Personal Loans give you fast and easy access to cash. They can be either secured or unsecured but are mostly unsecured. Unsecured means they do not require collateral before they can be collected.
The application process to receive a personal loan is easy and straightforward and unlike loans collected from commercial banks, you can do whatever it is you like with it. It is a valuable financial tool but when personal loans are not handled properly, they can be a real pain to your finances. So when does it make sense to take a personal loan?
When you need fast cash urgently
Unexpected emergencies happen that we do not prepare for. These events can throw us off balance especially financially. Personal loans are a great tool to providing you fast and easy access to a relatively large sum of money.
Imagine a medical emergency suddenly came up or you need to pay your kids school fees as soon as possible and you urgently need cash. It would make sense to apply for a personal loan in this case.
When you need more time to pay off
Personal repayments are usually flexible and spaced out. Also, they generally have lower interest rates than other kinds of loan. This gives you enough time to repay the loan in a way that does not put pressure on your finances or weigh you down emotionally.
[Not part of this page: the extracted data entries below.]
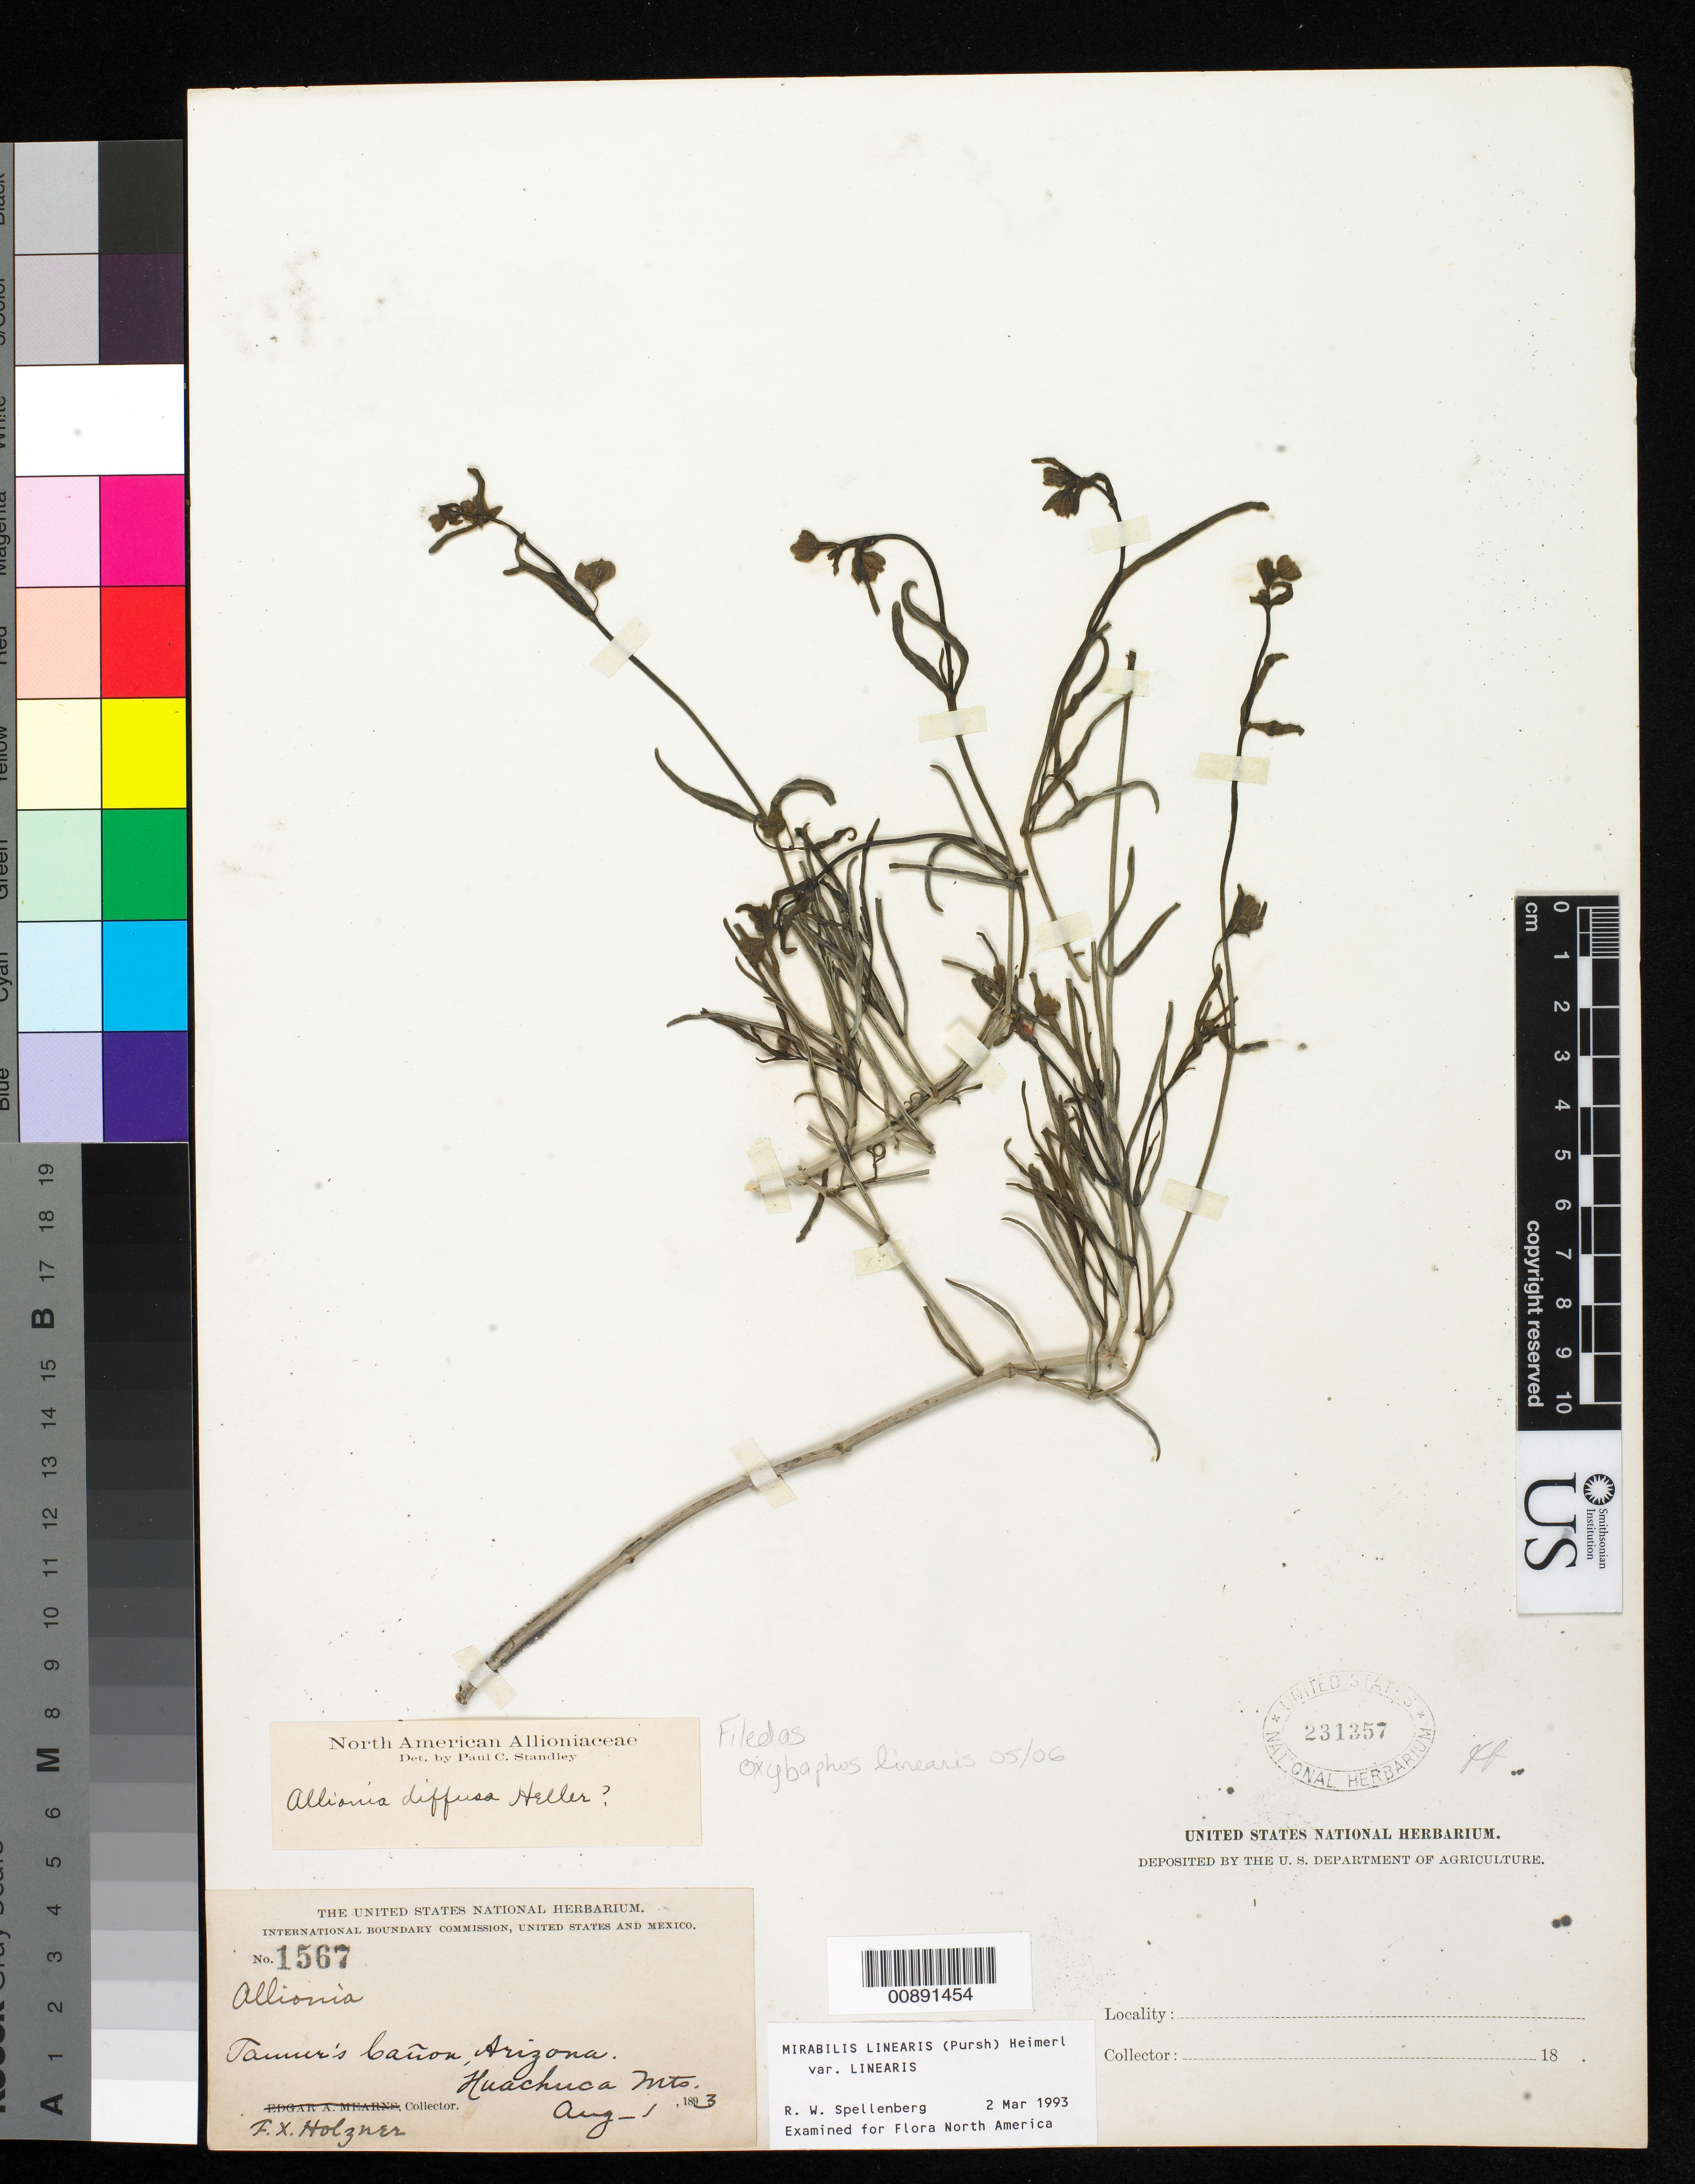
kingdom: Plantae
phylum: Tracheophyta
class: Magnoliopsida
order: Caryophyllales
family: Nyctaginaceae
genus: Oxybaphus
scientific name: Oxybaphus linearis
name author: (Pursh) B.L. Rob.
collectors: F. X. Holzner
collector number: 1567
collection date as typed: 01 Aug 1893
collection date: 1893-08-01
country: United States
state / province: Arizona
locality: Tanner's Canyon, Huachuca Mts.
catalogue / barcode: US 231357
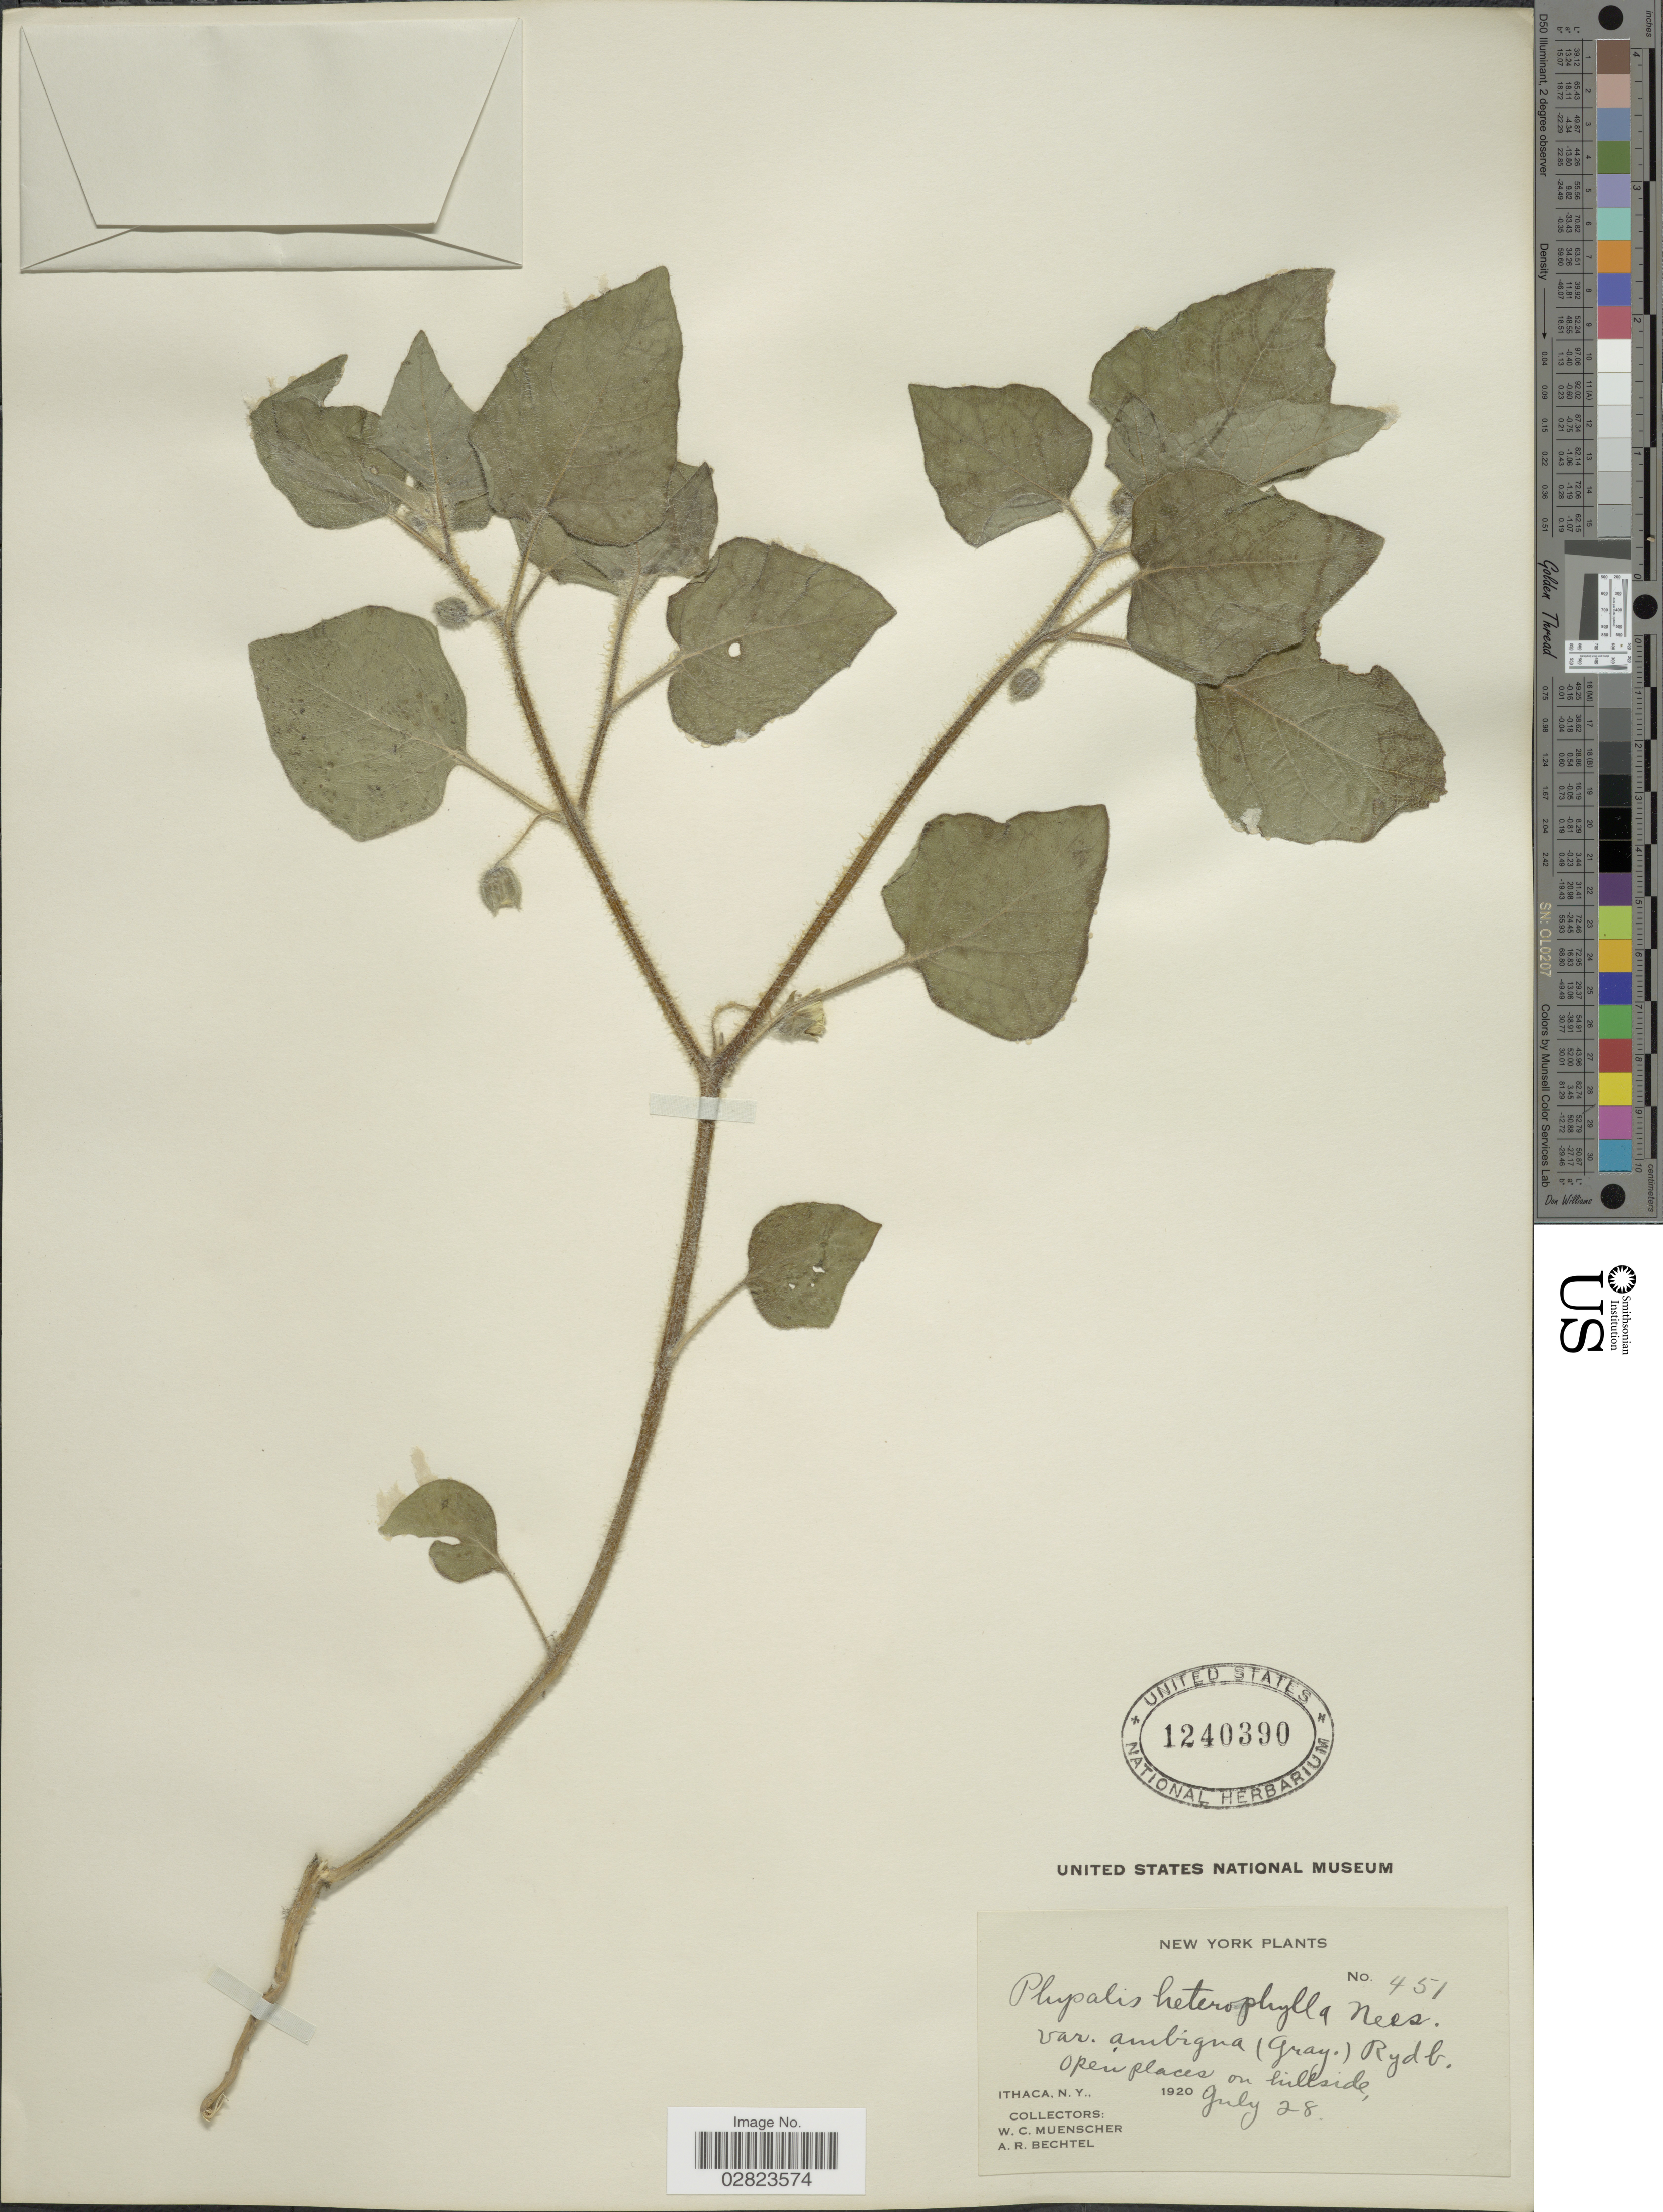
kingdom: Plantae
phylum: Tracheophyta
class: Magnoliopsida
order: Solanales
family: Solanaceae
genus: Physalis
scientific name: Physalis heterophylla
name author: Nees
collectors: W. Muenscher & A. Bechtel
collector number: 451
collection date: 1920-07-28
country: United States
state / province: New York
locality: Ithaca.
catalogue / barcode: US 1240390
When you want to consolidate your debts
At first glance it may not seem sensible to use a loan to pay off a loan. It might sound like you are sinking further into debts. On the contrary, it is sensible to use ‘Loan A’ to pay off ‘Loan B’ especially if the interest rate on ‘Loan A’ is smaller than ‘Loan B’.
For example, when you’re approved for a loan consolidation, you can use a single personal loan to pay off all your other debts. That way you’re repaying only one loan. This is especially useful if you do not know how to manage multiple loan repayments.
Personal loans can be very valuable financial tools. They should be handled responsibly though to ensure it doesn’t become a pain to your finances.